Dataset entries:

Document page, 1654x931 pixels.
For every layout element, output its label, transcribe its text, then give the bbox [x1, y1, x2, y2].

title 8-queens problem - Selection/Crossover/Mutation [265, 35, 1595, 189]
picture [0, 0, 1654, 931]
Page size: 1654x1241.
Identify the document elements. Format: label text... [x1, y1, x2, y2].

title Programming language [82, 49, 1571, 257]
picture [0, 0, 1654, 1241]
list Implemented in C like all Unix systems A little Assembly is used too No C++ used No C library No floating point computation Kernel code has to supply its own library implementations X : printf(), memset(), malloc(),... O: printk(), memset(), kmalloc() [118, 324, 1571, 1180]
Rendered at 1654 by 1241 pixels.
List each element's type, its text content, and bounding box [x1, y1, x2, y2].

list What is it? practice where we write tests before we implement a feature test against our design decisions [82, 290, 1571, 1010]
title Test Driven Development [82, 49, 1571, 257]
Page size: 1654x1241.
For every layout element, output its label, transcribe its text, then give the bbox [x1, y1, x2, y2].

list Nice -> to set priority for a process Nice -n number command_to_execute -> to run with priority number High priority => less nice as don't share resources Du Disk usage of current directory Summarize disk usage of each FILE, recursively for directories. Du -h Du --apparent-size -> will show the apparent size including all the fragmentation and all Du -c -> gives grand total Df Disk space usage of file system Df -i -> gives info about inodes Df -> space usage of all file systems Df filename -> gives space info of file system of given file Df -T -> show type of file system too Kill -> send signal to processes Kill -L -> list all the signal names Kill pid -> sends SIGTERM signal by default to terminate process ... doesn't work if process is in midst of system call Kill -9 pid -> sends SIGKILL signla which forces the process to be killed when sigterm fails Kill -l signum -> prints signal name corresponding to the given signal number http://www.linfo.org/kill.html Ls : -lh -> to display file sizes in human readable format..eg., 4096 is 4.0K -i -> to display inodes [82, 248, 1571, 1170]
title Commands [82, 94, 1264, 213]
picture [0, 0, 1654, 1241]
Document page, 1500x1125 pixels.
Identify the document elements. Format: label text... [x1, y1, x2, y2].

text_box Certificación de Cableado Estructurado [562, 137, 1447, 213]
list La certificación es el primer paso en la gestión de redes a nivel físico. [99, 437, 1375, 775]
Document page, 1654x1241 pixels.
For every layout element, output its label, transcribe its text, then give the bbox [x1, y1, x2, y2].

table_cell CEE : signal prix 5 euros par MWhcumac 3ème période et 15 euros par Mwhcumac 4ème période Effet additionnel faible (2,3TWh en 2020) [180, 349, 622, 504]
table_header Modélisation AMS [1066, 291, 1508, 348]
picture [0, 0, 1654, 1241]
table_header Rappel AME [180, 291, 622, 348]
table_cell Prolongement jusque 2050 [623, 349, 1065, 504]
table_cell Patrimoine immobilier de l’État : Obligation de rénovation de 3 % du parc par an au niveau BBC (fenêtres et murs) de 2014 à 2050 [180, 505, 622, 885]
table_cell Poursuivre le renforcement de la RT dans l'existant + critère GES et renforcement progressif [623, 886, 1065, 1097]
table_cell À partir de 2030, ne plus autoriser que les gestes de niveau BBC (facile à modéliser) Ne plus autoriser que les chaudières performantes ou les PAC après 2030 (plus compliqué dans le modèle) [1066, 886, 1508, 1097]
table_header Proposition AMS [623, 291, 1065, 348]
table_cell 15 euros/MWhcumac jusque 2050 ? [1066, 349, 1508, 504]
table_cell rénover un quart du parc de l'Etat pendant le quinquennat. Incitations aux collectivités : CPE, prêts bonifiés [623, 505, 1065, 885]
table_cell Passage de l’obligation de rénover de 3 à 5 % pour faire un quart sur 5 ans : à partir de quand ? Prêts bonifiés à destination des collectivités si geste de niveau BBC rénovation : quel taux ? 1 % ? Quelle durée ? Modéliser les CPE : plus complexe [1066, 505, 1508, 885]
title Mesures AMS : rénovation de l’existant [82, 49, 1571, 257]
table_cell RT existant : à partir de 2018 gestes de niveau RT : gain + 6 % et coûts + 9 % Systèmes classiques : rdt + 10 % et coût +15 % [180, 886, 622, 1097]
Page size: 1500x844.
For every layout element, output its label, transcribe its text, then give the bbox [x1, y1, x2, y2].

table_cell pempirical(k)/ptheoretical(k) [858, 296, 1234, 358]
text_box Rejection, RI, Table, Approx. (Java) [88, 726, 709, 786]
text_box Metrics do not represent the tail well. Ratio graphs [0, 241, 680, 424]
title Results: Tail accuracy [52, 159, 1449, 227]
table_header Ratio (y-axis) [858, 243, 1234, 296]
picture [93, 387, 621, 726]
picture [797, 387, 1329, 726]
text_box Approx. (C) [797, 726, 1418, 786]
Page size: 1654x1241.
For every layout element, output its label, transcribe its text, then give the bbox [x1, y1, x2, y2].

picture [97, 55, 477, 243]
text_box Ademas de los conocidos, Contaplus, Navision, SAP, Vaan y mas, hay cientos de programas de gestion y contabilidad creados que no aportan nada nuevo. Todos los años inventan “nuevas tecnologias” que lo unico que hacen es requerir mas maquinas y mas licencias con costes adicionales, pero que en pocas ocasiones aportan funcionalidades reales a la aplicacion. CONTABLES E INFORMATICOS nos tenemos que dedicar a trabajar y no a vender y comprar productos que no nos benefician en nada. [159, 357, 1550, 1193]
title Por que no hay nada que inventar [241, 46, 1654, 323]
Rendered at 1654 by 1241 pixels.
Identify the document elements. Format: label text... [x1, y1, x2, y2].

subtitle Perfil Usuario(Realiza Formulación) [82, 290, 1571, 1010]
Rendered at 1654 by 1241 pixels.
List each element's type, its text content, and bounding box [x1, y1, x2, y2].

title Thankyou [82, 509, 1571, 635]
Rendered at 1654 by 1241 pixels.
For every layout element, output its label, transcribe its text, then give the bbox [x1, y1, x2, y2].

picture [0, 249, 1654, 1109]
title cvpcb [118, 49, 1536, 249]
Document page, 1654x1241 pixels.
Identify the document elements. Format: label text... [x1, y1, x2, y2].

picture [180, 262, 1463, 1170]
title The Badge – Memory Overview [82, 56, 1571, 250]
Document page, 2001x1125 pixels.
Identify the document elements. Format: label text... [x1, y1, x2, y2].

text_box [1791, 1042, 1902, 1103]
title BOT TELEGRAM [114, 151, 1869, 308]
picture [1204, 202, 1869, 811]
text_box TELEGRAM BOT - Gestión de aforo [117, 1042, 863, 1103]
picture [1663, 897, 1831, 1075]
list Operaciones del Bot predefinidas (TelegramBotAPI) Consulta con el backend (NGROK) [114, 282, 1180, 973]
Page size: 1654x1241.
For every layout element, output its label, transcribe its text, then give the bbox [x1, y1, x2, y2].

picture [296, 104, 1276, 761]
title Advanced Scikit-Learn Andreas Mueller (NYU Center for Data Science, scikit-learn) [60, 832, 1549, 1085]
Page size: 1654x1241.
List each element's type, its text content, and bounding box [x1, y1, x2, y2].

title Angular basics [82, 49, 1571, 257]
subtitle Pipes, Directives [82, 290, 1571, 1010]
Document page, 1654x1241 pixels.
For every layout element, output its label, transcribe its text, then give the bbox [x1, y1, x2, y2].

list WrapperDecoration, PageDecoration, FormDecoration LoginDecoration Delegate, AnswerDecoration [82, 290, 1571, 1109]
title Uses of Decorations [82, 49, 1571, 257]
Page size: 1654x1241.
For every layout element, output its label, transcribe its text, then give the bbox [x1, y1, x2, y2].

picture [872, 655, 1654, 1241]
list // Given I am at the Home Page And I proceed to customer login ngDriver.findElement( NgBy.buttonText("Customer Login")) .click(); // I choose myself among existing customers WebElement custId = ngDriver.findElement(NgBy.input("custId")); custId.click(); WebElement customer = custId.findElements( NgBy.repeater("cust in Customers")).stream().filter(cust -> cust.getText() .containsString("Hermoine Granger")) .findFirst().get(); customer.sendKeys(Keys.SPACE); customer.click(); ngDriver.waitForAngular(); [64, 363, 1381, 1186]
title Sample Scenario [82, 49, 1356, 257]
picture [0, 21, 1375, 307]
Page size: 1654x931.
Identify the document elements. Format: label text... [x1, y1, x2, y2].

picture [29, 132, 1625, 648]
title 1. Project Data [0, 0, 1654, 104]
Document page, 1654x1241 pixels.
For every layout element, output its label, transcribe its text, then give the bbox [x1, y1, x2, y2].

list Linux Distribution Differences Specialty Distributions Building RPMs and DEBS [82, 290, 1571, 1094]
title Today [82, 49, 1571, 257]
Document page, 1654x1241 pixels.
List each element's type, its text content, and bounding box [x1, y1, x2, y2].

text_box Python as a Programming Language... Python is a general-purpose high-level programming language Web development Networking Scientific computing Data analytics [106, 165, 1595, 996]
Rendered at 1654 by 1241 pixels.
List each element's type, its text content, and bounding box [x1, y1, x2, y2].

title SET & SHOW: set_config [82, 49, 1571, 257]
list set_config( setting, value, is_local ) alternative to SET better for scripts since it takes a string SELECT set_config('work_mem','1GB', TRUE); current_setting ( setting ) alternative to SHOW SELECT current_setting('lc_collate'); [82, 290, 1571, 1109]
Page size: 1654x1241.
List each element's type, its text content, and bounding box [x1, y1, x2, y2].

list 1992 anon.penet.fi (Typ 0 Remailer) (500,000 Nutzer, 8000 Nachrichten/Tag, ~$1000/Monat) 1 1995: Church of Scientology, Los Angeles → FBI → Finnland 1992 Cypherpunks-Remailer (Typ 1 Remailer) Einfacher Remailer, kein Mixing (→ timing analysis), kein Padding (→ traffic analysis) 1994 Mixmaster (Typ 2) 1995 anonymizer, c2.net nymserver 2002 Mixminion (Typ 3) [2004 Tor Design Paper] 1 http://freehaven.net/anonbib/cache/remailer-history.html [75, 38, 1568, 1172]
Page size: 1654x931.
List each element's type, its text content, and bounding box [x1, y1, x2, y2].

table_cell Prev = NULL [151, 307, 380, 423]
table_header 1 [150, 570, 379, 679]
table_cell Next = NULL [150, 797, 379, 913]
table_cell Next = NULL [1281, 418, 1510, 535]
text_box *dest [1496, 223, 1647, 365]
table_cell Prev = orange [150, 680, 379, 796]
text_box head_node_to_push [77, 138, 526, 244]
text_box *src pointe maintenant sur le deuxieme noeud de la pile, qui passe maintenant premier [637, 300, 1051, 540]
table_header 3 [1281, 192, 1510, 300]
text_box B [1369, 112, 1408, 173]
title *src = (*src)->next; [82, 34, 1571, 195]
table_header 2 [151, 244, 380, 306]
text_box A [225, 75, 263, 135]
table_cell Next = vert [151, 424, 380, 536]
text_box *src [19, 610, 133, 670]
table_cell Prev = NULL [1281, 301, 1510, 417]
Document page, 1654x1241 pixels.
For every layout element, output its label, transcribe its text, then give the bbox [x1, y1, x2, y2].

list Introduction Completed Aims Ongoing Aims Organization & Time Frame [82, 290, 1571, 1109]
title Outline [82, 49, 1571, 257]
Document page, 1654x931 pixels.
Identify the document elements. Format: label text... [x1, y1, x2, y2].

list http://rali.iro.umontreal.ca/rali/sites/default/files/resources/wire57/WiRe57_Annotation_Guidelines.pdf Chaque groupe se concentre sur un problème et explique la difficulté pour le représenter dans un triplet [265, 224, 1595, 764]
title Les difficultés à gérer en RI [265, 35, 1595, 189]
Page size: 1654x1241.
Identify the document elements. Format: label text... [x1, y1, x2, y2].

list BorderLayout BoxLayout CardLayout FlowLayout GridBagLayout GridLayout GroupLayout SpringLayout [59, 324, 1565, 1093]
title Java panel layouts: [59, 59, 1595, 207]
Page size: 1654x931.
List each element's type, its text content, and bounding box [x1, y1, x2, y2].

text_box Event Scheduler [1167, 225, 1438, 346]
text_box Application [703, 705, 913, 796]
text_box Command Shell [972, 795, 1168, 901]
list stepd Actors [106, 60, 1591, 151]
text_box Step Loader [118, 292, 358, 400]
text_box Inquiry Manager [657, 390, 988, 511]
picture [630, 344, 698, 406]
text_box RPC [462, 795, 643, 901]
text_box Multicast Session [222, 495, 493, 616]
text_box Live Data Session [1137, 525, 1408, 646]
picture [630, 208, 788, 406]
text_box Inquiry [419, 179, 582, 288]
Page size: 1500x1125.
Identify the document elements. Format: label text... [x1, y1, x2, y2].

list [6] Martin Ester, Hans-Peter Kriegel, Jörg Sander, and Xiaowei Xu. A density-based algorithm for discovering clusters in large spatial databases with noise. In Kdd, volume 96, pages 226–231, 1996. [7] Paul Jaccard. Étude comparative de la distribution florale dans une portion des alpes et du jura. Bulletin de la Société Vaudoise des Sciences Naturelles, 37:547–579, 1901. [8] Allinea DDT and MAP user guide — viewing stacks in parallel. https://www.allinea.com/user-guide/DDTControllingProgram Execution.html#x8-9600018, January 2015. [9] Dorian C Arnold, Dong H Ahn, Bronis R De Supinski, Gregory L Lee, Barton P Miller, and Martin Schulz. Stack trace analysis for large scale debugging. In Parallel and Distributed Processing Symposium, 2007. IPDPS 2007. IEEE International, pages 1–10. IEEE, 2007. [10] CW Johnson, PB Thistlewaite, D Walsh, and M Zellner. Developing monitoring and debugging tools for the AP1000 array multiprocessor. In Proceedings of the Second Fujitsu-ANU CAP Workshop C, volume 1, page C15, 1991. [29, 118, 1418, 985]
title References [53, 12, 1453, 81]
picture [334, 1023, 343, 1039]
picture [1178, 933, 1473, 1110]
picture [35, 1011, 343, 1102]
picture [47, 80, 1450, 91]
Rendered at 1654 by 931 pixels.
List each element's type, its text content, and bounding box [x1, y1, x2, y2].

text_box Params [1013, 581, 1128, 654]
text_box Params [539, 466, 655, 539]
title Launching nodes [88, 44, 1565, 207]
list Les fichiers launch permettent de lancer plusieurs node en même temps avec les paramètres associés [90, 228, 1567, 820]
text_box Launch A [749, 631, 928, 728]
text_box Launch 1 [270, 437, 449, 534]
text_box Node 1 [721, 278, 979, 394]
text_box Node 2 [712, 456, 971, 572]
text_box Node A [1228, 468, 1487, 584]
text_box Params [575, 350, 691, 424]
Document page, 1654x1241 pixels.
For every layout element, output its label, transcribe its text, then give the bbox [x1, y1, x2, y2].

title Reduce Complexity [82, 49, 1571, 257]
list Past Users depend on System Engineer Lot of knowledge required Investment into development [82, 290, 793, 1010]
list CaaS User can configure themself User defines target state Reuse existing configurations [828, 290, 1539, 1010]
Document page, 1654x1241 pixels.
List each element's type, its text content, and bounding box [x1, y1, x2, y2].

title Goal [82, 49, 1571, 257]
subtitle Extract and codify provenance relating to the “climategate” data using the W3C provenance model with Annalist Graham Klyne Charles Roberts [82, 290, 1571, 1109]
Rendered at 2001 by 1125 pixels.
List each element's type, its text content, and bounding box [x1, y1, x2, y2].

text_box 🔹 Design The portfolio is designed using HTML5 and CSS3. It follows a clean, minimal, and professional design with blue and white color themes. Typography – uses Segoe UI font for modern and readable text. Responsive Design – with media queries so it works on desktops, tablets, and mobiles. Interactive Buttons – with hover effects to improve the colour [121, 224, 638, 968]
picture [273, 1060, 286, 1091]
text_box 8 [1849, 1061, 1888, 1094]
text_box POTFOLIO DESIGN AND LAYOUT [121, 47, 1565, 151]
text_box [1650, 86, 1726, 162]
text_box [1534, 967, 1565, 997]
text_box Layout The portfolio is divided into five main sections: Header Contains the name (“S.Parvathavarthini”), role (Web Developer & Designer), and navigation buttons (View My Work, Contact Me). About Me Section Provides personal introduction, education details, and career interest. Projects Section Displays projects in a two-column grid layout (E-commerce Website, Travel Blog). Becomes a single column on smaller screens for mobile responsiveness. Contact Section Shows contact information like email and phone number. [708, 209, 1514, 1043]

(Aim): Please repeat the material starting at its first line and ending at the line that contains "picture [0, 0, 1654, 931]", substituting "write out" for "transcribe" and leaving everything else unchanged.

(Written answer):
Document page, 1654x931 pixels.
For every layout element, output its label, write out its text, then give the bbox [x1, y1, x2, y2].

title 8-queens problem - Selection/Crossover/Mutation [265, 35, 1595, 189]
picture [0, 0, 1654, 931]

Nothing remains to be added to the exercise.